··· SUPPLIED MATERIAL ···

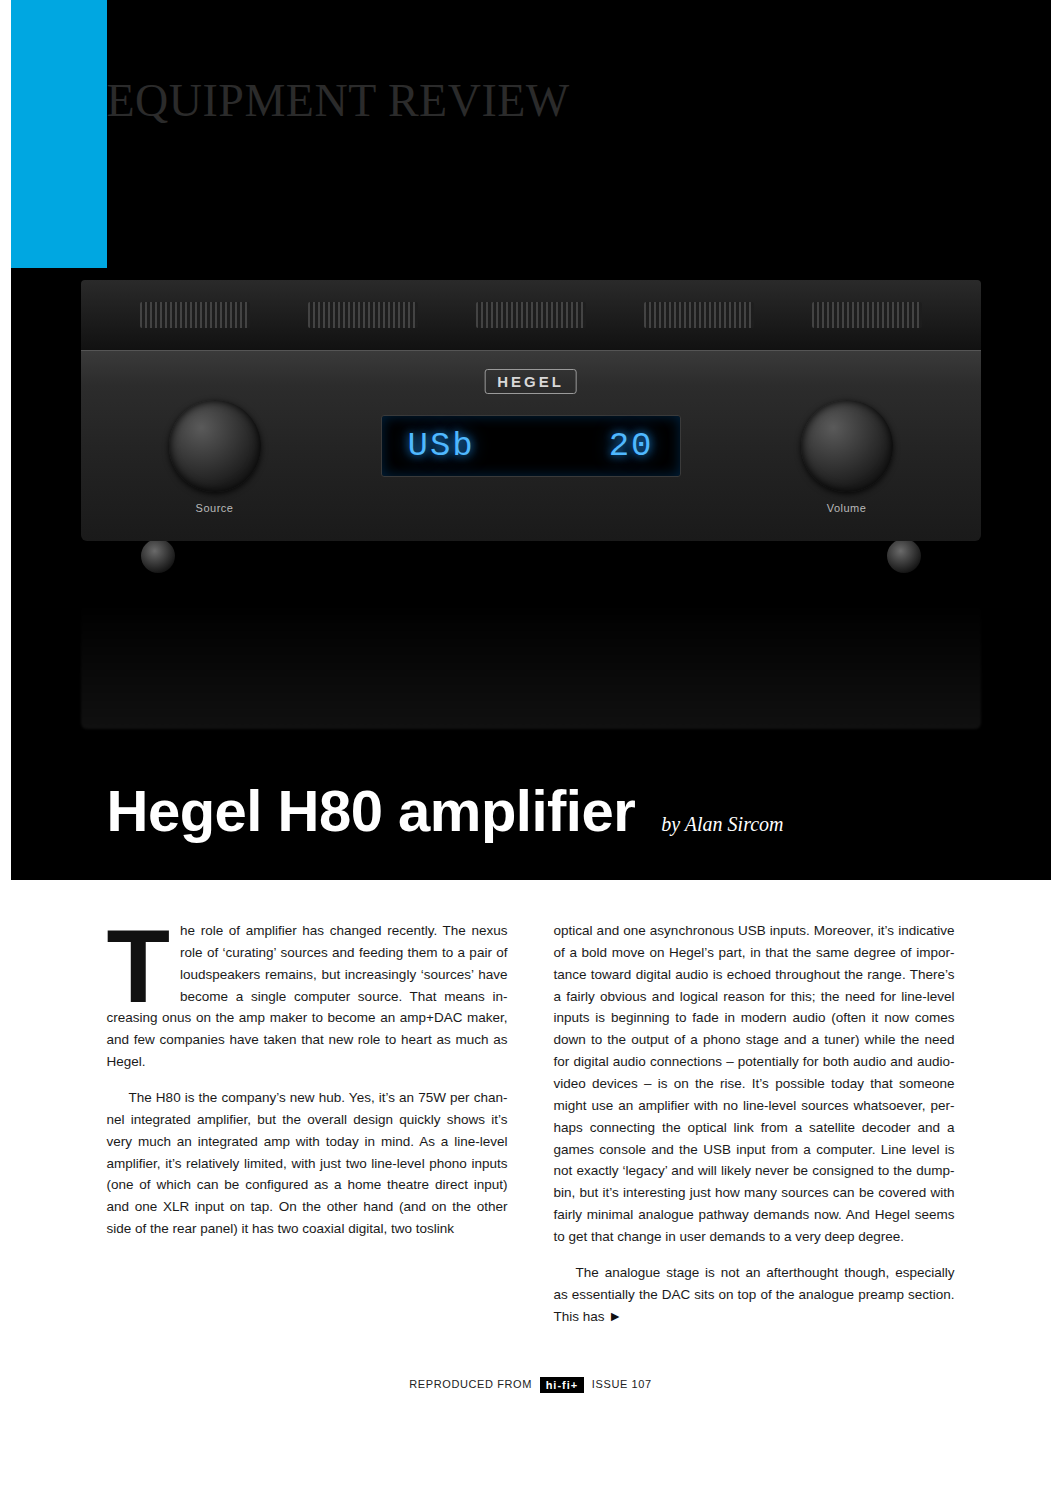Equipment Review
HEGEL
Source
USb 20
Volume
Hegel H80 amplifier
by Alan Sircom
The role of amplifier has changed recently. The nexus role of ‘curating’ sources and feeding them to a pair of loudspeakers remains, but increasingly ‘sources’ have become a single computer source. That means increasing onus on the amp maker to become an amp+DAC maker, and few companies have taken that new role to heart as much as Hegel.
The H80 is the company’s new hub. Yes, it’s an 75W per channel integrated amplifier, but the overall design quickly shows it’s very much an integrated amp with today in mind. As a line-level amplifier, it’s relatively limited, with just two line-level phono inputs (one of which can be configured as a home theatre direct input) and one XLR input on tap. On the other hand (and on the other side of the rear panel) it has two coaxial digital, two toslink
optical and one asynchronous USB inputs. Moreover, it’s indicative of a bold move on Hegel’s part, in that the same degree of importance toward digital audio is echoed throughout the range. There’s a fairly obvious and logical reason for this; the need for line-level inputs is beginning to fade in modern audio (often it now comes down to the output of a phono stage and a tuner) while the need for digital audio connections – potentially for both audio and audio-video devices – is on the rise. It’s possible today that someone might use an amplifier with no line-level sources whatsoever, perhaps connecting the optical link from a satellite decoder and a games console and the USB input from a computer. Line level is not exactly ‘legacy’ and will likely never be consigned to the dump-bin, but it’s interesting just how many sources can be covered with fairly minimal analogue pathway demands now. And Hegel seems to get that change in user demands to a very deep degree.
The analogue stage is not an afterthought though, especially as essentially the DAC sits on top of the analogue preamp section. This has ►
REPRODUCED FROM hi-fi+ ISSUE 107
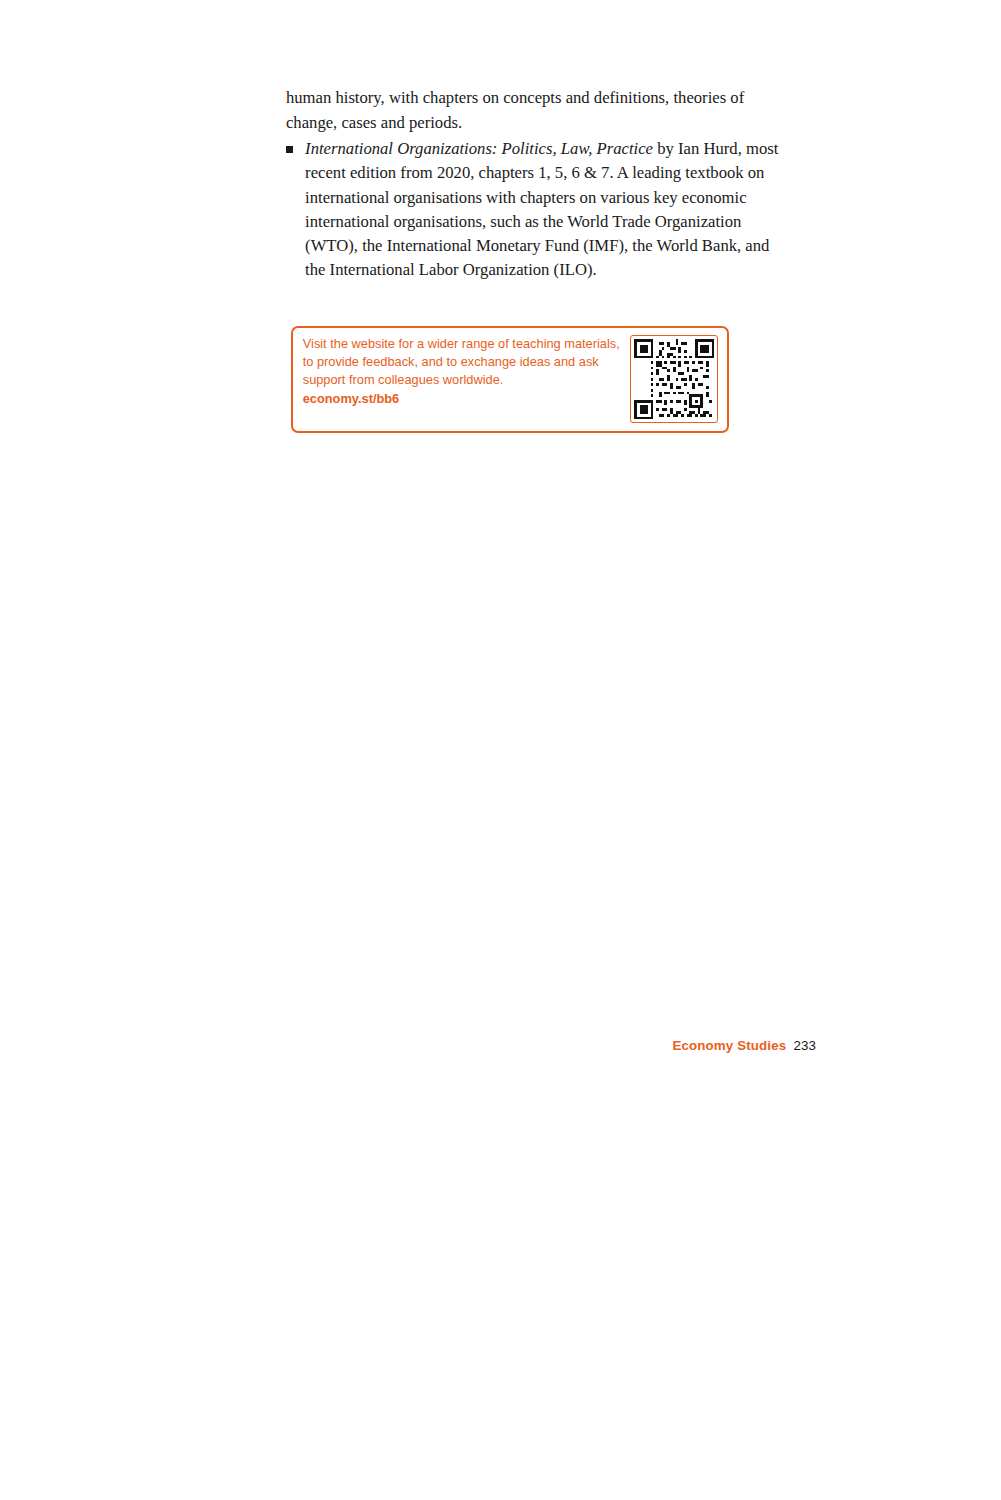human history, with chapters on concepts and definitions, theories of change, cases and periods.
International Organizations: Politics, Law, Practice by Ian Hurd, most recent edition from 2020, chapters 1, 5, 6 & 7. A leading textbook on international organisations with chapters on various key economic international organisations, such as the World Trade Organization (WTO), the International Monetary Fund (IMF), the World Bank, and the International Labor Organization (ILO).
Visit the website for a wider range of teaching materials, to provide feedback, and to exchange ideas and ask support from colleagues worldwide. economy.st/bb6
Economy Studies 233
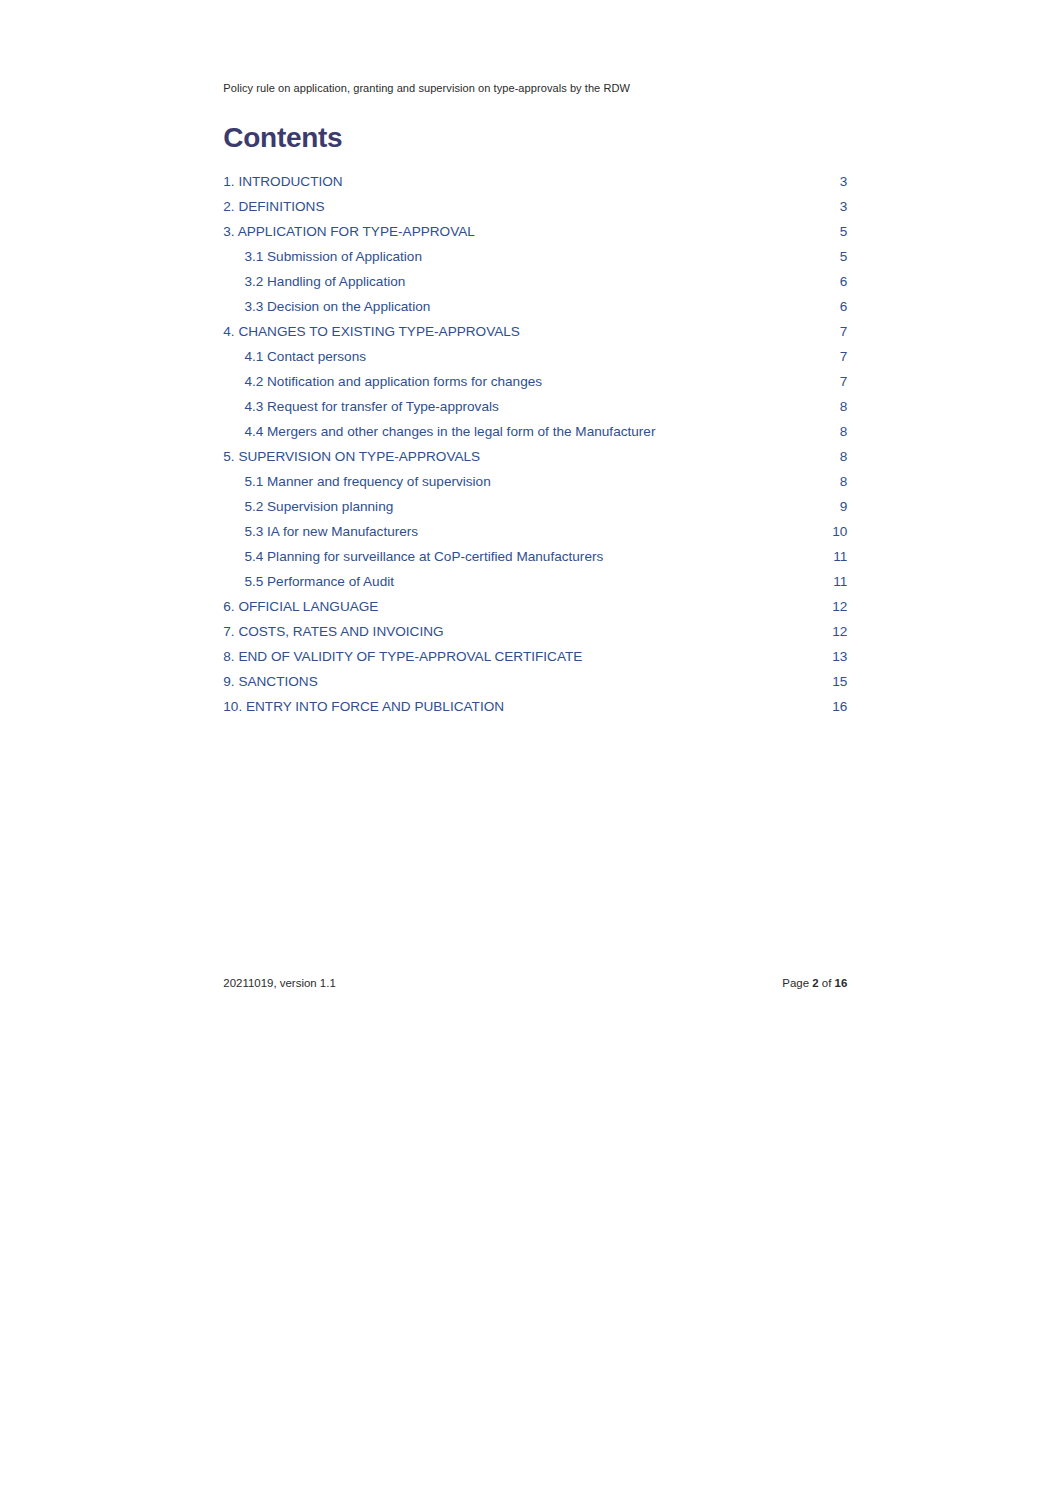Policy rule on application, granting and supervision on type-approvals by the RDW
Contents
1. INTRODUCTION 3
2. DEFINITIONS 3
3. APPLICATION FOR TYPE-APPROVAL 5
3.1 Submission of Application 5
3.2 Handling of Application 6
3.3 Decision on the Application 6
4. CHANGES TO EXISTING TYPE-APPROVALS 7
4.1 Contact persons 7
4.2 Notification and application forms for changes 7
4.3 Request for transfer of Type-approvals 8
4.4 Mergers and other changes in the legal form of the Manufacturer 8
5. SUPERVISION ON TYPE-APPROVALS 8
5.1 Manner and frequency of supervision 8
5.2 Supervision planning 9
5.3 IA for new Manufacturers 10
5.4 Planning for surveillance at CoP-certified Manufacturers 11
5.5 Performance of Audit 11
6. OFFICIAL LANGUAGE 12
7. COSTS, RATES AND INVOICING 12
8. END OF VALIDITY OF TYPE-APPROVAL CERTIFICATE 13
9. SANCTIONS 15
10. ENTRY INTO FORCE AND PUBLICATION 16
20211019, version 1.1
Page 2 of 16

···

TASK TO CARRY OUT: Give the lines again exactly, beginning with the first line of the records above and ending with the line that contains "The role of", and include no pictures.

TASK OUTPUT:
Equipment Review
HEGEL
Source
USb 20
Volume
Hegel H80 amplifier
by Alan Sircom
The role of amplifier has changed recently. The nexus role of ‘curating’ sources and feeding them to a pair of loudspeakers remains, but increasingly ‘sources’ have become a single computer source. That means increasing onus on the amp maker to become an amp+DAC maker, and few companies have taken that new role to heart as much as Hegel.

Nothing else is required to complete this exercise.